A heat generating component is mounted on one side of the heat receiving plate, and a cooler having cooling fins attached to the other side of the heat receiving plate,
The cooling fins are rectangular plate-like fins having a surface along the direction in which the cooling air flows, and are arranged in parallel in a direction perpendicular to the flow of the cooling air,
The cooler further includes a first air guide plate attached across the outermost ends of the plurality of cooling fins,
Said first baffle plate is provided with a substantially rectangular plane you perpendicular to the flow of the cooling air, at least a portion of said surface is positioned outward from the outermost end of the cooling fins,
The first air guide plate further includes a recess that fits into each of the cooling fins,
The power converter characterized by the above-mentioned. The power conversion device according to claim 1,
Said first baffle plate, together with the cross-section is formed in the I-shape, said recess to be fitted to each of the cooling fins, the first baffle plate having the I-shaped cross-section tip The power converter characterized by being provided in . The power conversion device according to claim 1,
It said first baffle plate is formed in T-shape cross section is composed of a T-head and T-leg portion, said recessed portion to be fitted to each of the cooling fins of the T shaped legs unit A power conversion device comprising a tip. The power conversion device according to claim 3,
The power conversion device, wherein the cooling fin side of the T-shaped head of the first air guide plate is chamfered. The power conversion device according to claim 3,
Both ends of the T-shaped head of the first air guide plate have a semicircular shape.

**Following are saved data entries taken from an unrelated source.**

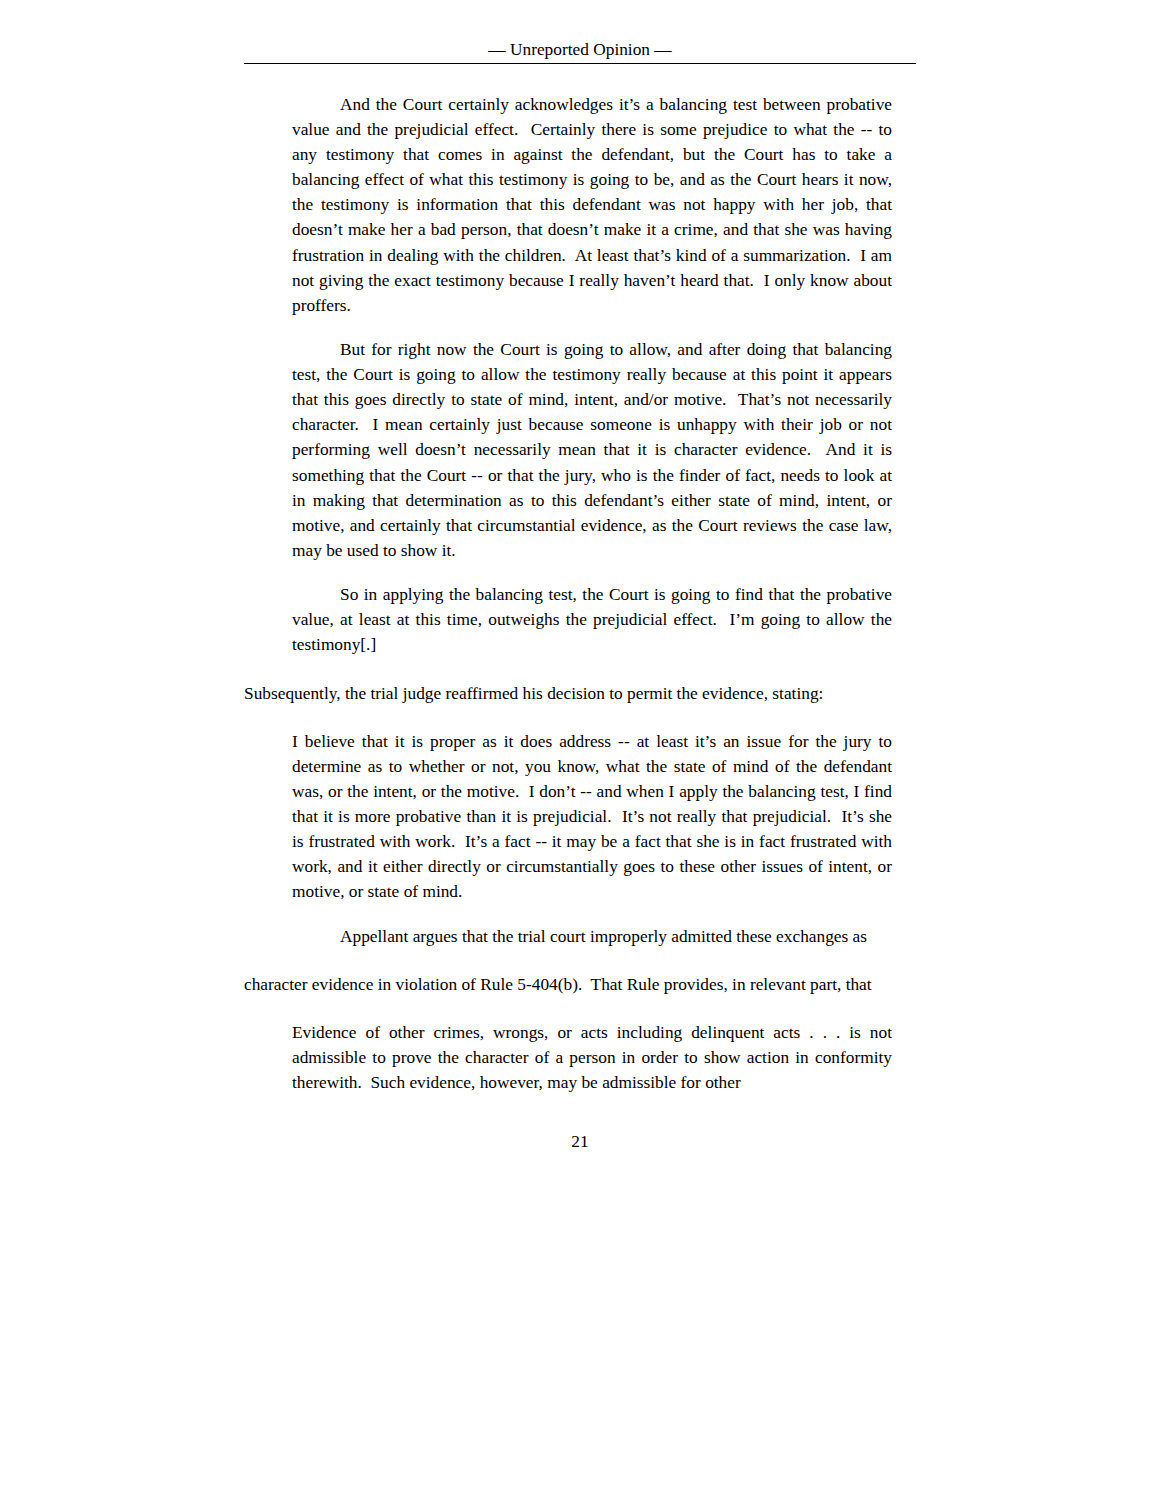— Unreported Opinion —
And the Court certainly acknowledges it’s a balancing test between probative value and the prejudicial effect. Certainly there is some prejudice to what the -- to any testimony that comes in against the defendant, but the Court has to take a balancing effect of what this testimony is going to be, and as the Court hears it now, the testimony is information that this defendant was not happy with her job, that doesn’t make her a bad person, that doesn’t make it a crime, and that she was having frustration in dealing with the children. At least that’s kind of a summarization. I am not giving the exact testimony because I really haven’t heard that. I only know about proffers.
But for right now the Court is going to allow, and after doing that balancing test, the Court is going to allow the testimony really because at this point it appears that this goes directly to state of mind, intent, and/or motive. That’s not necessarily character. I mean certainly just because someone is unhappy with their job or not performing well doesn’t necessarily mean that it is character evidence. And it is something that the Court -- or that the jury, who is the finder of fact, needs to look at in making that determination as to this defendant’s either state of mind, intent, or motive, and certainly that circumstantial evidence, as the Court reviews the case law, may be used to show it.
So in applying the balancing test, the Court is going to find that the probative value, at least at this time, outweighs the prejudicial effect. I’m going to allow the testimony[.]
Subsequently, the trial judge reaffirmed his decision to permit the evidence, stating:
I believe that it is proper as it does address -- at least it’s an issue for the jury to determine as to whether or not, you know, what the state of mind of the defendant was, or the intent, or the motive. I don’t -- and when I apply the balancing test, I find that it is more probative than it is prejudicial. It’s not really that prejudicial. It’s she is frustrated with work. It’s a fact -- it may be a fact that she is in fact frustrated with work, and it either directly or circumstantially goes to these other issues of intent, or motive, or state of mind.
Appellant argues that the trial court improperly admitted these exchanges as
character evidence in violation of Rule 5-404(b). That Rule provides, in relevant part, that
Evidence of other crimes, wrongs, or acts including delinquent acts . . . is not admissible to prove the character of a person in order to show action in conformity therewith. Such evidence, however, may be admissible for other
21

The power conversion device according to claim 5,
A power conversion device, wherein the T-shaped head of the first air guide plate is streamlined. The power conversion device according to any one of claims 1 to 6,
Both ends of the first air guide plate are fixed to the outermost ends of the cooling fins by brazing, welding, rivets or screwing. The power conversion device according to claim 1,
A plurality of the coolers are arranged along the direction of the cooling air,
Between the cooler and the cooler, the second baffle plate is provided with a substantially rectangular plane you perpendicular to the flow of the cooling air, at least a portion of said surface of the second baffle plate Is located outside the outermost end of the cooling fin. The power conversion device according to claim 8, wherein
The second air guide plate has an I-shaped cross section of the substantially rectangular surface.
The power converter characterized by the above-mentioned. The power conversion device according to claim 8, wherein
In the second air guide plate, a cross section of the substantially rectangular surface is formed in a T shape,
The power converter characterized by the above-mentioned. The power conversion device according to any one of claims 1 to 10, wherein the power conversion device is housed in a rectangular parallelepiped casing, and is attached to a bottom surface of the rectangular parallelepiped shape.
The power conversion device, wherein the cooling fin is arranged so as to be directed downward of the railway vehicle. The power conversion device according to any one of claims 1 to 10, wherein the power conversion device is housed in a rectangular parallelepiped casing, and is attached to a bottom surface of the rectangular parallelepiped shape.
The power conversion device, wherein the cooling fin is disposed so as to face a floor surface of the railway vehicle. The power conversion device according to any one of claims 1 to 10, wherein the power conversion device is mounted under a floor of a railway vehicle, wherein the power conversion device is housed in a rectangular parallelepiped housing, and on the side surface of the rectangular parallelepiped shape,
The power conversion device, wherein the cooling fin is arranged so as to be directed to a side of the railway vehicle. The power conversion device according to claim 13,
The power conversion device, wherein the cooling fins are arranged so as to face both sides of the railway vehicle.